Le chef du Hezbollah Hassan Nasrallah a exhorté jeudi les Libanais à boycotter le tribunal de l'ONU chargé d'enquêter sur l'assassinat du dirigeant Rafic Hariri, affirmant que toute coopération avec les enquêteurs serait une «agression» contre le mouvement chiite.

Nasrallah s'exprimait au lendemain d'un incident impliquant des enquêteurs du Tribunal spécial sur le Liban (TSL) qui se sont vu empêcher mercredi l'accès à des dossiers dans une clinique gynécologique de la banlieue sud de Beyrouth, bastion du Hezbollah, après une altercation avec des femmes.

Cet épisode, selon lui, l'a conduit à s'exprimer sur «le comportement des enquêteurs du bureau du procureur général du tribunal».

«Nous avons atteint un point sensible et très dangereux qui touche à notre honneur et amour propre, et cela requiert de nous une position différente», a dit le chef du puissant parti chiite lors d'une allocution diffusée par la chaîne Al-Manar du Hezbollah.

«J'appelle tous les Libanais, citoyens (...) et politiques, à boycotter ce tribunal et cesser toute coopération avec ses enquêteurs». «Toute coopération supplémentaire avec le tribunal équivaudrait à une attaque contre la résistance» (le Hezbollah, ndlr), a-t-il dit.

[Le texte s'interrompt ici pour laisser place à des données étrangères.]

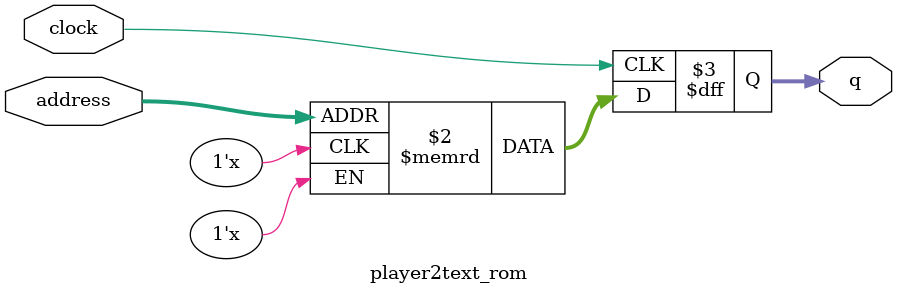
<source format=sv>
module player2text_rom (
	input logic clock,
	input logic [11:0] address,
	output logic [3:0] q
);

logic [3:0] memory [0:2815] /* synthesis ram_init_file = "./player2text/player2text.mif" */;

always_ff @ (posedge clock) begin
	q <= memory[address];
end

endmodule

</source>
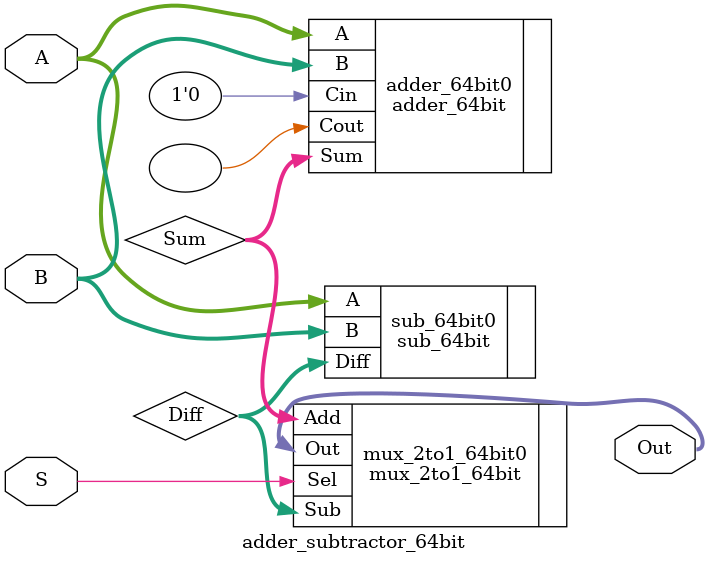
<source format=v>
`include "mux-2to1-64bit.v"
`include "decoder.v"

`include "adder.v"
`include "adder-8bit.v"
`include "adder-64bit.v"

`include "sub-64bit.v"



module adder_subtractor_64bit(A, B, S, Out);

input [63:0] A, B; // inputs, A and B
input S; // selection bit, 0 = Addition, 1 = subtraction
output [63:0] Out;

wire [63:0] Sum, Diff;


adder_64bit adder_64bit0(.A(A), .B(B), .Cin(1'b0), .Sum(Sum), .Cout());
sub_64bit sub_64bit0(.A(A), .B(B), .Diff(Diff));
mux_2to1_64bit mux_2to1_64bit0(.Add(Sum), .Sub(Diff), .Sel(S), .Out(Out));



endmodule
</source>
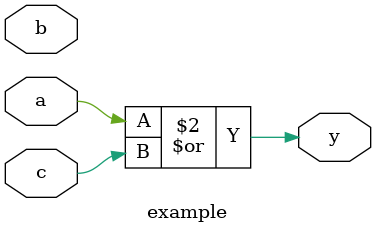
<source format=v>
`timescale 1ns/1ps

module example (
    input a,
    input b,
    input c,
    output reg y
);

    always @(a or c) begin
        y = a | c;
    end

endmodule

</source>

«Face à ce comportement scandaleux des enquêteurs (...) nous demandons à tout responsable et tout citoyen libanais de les boycotter et de ne pas coopérer avec eux».

«Tout ce qui leur est fourni parvient aux Israéliens. La spoliation, ça suffit!», a-t-il ajouté. «Continuer à coopérer avec eux (les enquêteurs, ndlr) contribue encore plus à la spoliation du pays et à l'agression contre la résistance».

Toutes les données collectées par les enquêteurs «parviennent à des services de sécurité étrangers et à Israël», a-t-il insisté.

Il s'est demandé pourquoi les enquêteurs s'étaient intéressés «aux dossiers médicaux de nos femmes?», affirmant que la clinique en question est «la plus fréquentée par les épouses, filles et soeurs des responsables du Hezbollah».

Mercredi, deux enquêteurs avaient demandé des renseignements sur des patientes à la responsable de la clinique et s'apprêtaient à quitter les lieux quand une trentaine de femmes s'en étaient pris à eux.

Le procureur du TSL, Daniel Bellemare, a affirmé que cet incident n'empêcherait pas son bureau de poursuivre sa mission.

Le TSL a été mis en place par l'ONU pour enquêter sur l'assassinat en février 2005 à Beyrouth de l'ancien premier ministre Rafic Hariri.

Un bras de fer oppose le camp de Saad Hariri, premier ministre et fils de Rafic, à celui du Hezbollah, qui accuse le TSL d'être «politisé» et d'avoir basé son enquête sur de faux témoignages.

Le mouvement chiite s'attend à ce que le TSL accuse des membres du parti d'implication dans le meurtre.

Selon Nasrallah, l'acte d'accusation du TSL est rédigé depuis 2006, et c'est le même qui a été publié dans Der Spiegel et Le Figaro (...) et j'en ai été informé en 2008», a-t-il affirmé.

Toujours selon lui, «les États-Unis font en sorte que l'acte d'accusation soit dressé plus tôt que la date prévue en décembre».

À New York, l'envoyé spécial de l'ONU au Liban, Terje Roed Larsen, a affirmé jeudi qu'il était urgent de désarmer les groupes comme le Hezbollah, mettant en garde contre «un ouragan qui souffle» sur le Proche-Orient.

L'ambassadrice américaine à l'ONU, Susan Rice, a de son côté accusé l'Iran et la Syrie de continuer à armer le Hezbollah qui exerce, selon elle, une influence «destructrice et déstabilisante» dans la région.